Many of the cyberattacks appear to be carried out in retaliation for moves against Russia by Ukraine and its allies. For example, the systems of both the Polish Senate and the European Parliament in October and November, respectively, were attacked after votes to declare Russia a state sponsor of terrorism. In August, a “potent” cyberattack was aimed at the website of Ukraine’s nuclear energy agency the same day it published information on potential nuclear radiation stemming from the Russian occupation of the Zaporizhzhia Nuclear Power Plant.
As a result of these and other experiences, the report pushes for not only the creation of the “Cyber United Nations,” but also for the world to designate cyberattacks that take down critical civilian services as war crimes, due to the suffering they can cause. In addition, the Ukrainian government wants to change the legal definition of aggression, first defined by the United Nations in 1974, to include the use of cyber weapons.
“Together with our partners, we now have to redefine the techniques, the new methods of war because now the cyber defense element is included in any kind of war activities,” Shchyhol said.
In addition, as previously reported by POLITICO, Ukrainian authorities are collecting evidence of cyberattacks carried out against critical systems by Russian hackers in order to present them to the International Criminal Court in the Hague as part of a wider investigation into Russian war crimes. According to Shchyhol, this includes names of individual hackers and cybercriminal groups.
International criminal norms need to change in order to convict them, he said.
“Cyberattacks pose an imminent danger, and real danger,” Shchyhol said. “Our academics, our legalists, together with their colleagues, are trying to actually make the evidence collected in cyberspace material and admissible and important in some way.”
Even as Ukraine works to change international norms around cyber aggression, the attacks are intensifying.
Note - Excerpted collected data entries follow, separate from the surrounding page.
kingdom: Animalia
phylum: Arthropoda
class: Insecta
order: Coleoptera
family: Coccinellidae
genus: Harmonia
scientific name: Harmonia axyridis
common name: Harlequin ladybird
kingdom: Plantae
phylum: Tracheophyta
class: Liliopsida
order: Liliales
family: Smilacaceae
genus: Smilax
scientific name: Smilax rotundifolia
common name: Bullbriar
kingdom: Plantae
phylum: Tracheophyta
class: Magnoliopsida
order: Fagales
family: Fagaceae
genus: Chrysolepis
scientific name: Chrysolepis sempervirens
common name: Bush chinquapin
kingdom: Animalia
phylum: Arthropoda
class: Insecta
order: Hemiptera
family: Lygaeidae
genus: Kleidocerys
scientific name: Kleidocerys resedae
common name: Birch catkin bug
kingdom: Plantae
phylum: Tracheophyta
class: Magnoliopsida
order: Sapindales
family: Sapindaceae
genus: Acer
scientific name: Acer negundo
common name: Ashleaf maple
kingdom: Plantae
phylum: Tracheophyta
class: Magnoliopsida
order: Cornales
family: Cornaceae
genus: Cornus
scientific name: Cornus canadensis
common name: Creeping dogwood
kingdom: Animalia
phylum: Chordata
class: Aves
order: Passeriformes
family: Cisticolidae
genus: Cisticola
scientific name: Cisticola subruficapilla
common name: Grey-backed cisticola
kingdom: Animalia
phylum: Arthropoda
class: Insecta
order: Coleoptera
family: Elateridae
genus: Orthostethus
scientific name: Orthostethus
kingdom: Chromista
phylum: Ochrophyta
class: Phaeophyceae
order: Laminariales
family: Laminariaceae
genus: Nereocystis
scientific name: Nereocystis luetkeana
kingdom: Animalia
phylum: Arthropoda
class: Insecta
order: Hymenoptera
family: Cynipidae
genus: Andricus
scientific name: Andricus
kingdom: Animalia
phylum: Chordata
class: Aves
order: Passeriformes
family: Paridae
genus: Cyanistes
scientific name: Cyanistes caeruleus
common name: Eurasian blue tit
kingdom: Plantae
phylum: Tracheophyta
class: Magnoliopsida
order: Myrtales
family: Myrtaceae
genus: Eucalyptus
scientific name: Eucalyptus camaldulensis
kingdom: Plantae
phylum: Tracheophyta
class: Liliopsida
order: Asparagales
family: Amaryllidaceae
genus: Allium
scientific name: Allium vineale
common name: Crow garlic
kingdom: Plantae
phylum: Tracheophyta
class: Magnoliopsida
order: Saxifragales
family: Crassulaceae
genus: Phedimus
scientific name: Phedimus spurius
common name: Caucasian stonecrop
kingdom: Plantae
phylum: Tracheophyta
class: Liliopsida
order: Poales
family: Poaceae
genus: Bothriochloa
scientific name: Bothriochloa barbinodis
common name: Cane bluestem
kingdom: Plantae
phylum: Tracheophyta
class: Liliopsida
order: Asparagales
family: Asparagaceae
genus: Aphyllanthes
Ukraine’s Computer Emergency Response Team tracked more than 2,000 cyberattacks aimed at Ukrainian organizations in 2022, the majority of which targeted civilian services.
This pace is not likely to not slow down as the conflict drags on and Russia becomes more desperate for progress.
“We can say one thing for sure, for certain, that we won’t have fewer attacks this year,” Shchyhol said. “We have to think about the targets of such attacks, most probably they will remain facilities of critical infrastructure most important for life in the country.”